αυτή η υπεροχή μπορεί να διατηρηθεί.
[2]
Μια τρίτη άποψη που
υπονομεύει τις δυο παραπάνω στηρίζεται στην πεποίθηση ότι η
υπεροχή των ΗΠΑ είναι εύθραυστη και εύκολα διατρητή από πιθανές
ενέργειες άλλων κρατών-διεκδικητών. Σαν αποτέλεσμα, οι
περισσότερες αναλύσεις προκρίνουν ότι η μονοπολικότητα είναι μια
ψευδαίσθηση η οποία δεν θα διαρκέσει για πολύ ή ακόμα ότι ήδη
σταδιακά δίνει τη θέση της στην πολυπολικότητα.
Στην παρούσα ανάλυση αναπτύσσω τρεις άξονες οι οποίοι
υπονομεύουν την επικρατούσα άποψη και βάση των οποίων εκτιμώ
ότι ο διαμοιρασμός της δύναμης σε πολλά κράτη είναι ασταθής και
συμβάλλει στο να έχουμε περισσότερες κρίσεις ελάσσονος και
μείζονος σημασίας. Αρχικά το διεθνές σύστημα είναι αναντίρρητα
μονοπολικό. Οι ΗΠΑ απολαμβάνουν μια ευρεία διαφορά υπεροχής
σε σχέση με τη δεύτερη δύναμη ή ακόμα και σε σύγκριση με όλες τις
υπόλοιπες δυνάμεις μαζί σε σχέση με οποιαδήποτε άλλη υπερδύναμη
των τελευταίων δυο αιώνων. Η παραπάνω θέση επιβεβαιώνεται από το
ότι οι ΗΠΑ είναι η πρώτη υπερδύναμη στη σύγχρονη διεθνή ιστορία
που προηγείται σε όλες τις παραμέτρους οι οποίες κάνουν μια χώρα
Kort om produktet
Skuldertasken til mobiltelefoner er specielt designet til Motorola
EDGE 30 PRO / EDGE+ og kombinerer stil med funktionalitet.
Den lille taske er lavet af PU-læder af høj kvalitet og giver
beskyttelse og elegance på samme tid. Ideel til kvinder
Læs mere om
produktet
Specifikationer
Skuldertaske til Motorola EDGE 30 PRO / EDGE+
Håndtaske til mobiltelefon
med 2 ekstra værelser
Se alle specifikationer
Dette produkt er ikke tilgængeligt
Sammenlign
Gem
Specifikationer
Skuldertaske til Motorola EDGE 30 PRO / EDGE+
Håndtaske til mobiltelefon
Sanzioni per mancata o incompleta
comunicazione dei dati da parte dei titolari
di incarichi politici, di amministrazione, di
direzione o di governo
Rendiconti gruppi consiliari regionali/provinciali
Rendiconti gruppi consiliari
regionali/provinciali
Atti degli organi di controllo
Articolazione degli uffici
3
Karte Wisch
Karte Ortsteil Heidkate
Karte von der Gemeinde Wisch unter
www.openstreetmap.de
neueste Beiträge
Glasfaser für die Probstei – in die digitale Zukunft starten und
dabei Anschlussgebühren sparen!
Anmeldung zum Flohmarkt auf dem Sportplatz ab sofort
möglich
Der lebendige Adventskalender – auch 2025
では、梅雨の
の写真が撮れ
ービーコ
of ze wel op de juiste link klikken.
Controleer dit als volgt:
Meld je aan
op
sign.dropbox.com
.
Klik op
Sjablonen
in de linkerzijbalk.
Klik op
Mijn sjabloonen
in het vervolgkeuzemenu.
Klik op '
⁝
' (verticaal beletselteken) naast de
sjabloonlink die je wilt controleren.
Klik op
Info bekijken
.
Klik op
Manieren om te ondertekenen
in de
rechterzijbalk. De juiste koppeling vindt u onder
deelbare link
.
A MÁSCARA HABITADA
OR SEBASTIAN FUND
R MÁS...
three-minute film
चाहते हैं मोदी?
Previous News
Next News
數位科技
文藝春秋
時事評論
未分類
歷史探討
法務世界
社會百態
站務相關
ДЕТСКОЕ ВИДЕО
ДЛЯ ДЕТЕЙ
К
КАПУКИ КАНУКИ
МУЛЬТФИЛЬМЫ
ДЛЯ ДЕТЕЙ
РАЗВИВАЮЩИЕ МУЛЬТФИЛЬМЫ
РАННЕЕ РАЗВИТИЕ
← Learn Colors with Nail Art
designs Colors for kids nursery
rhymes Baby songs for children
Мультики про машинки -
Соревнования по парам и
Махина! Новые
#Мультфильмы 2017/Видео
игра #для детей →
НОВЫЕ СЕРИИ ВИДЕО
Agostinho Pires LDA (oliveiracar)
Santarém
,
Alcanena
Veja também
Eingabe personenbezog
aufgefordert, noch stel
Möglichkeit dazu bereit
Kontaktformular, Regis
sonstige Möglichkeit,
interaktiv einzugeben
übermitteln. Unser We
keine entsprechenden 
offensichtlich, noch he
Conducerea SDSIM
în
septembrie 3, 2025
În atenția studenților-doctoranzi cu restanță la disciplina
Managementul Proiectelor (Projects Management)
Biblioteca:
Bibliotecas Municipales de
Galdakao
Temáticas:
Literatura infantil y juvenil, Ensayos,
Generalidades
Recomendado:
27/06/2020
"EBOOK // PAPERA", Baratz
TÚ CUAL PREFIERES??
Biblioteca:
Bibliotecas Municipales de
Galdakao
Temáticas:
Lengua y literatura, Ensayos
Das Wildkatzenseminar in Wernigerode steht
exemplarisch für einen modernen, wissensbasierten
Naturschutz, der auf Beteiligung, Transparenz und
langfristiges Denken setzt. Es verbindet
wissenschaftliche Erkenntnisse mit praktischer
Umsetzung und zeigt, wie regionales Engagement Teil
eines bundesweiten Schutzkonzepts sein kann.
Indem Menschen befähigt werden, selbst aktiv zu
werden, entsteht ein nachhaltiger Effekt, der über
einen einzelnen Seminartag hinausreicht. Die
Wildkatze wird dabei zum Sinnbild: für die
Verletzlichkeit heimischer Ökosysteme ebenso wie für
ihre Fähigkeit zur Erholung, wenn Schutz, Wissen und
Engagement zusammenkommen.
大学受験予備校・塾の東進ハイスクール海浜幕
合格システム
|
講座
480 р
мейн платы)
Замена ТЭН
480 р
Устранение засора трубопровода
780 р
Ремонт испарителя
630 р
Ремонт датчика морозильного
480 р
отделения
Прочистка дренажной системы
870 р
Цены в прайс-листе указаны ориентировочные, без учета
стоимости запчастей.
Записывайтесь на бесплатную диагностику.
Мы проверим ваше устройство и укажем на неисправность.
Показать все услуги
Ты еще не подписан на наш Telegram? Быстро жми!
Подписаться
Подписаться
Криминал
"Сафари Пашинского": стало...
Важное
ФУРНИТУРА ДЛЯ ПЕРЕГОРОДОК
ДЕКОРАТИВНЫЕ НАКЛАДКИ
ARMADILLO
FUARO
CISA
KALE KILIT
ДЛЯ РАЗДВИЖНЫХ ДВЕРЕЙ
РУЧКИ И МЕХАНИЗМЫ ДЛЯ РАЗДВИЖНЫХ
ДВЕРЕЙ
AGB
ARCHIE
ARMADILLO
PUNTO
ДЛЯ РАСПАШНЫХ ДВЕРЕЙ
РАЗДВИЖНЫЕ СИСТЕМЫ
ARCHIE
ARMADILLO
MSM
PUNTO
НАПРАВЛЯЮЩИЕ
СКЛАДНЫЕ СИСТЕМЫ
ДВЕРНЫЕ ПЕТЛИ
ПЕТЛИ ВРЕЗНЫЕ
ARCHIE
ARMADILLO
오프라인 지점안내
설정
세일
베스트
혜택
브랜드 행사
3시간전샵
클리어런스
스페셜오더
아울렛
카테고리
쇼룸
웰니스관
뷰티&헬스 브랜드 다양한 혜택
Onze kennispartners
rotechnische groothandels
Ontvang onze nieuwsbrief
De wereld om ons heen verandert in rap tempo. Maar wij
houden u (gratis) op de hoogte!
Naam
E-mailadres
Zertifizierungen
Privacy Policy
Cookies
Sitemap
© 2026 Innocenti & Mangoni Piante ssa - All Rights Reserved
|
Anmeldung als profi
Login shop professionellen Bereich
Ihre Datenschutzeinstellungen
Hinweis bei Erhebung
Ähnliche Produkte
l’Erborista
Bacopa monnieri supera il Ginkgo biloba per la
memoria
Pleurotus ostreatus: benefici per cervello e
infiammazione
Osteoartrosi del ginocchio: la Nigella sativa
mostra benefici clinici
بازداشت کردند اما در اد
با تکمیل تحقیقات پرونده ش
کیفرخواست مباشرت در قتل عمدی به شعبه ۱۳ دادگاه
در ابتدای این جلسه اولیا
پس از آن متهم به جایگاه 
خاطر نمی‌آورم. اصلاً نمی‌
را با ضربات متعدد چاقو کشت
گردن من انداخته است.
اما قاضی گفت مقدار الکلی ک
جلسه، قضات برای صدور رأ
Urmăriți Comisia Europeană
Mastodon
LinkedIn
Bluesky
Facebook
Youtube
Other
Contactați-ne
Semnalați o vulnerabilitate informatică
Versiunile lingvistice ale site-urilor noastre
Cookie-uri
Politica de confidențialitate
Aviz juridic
——
What the task asks:
Transcribe the text of the rows above from their very first line through the line containing "ψευδαίσθηση η οποία", including both of those lines.

Written reply:
αυτή η υπεροχή μπορεί να διατηρηθεί.
[2]
Μια τρίτη άποψη που
υπονομεύει τις δυο παραπάνω στηρίζεται στην πεποίθηση ότι η
υπεροχή των ΗΠΑ είναι εύθραυστη και εύκολα διατρητή από πιθανές
ενέργειες άλλων κρατών-διεκδικητών. Σαν αποτέλεσμα, οι
περισσότερες αναλύσεις προκρίνουν ότι η μονοπολικότητα είναι μια
ψευδαίσθηση η οποία δεν θα διαρκέσει για πολύ ή ακόμα ότι ήδη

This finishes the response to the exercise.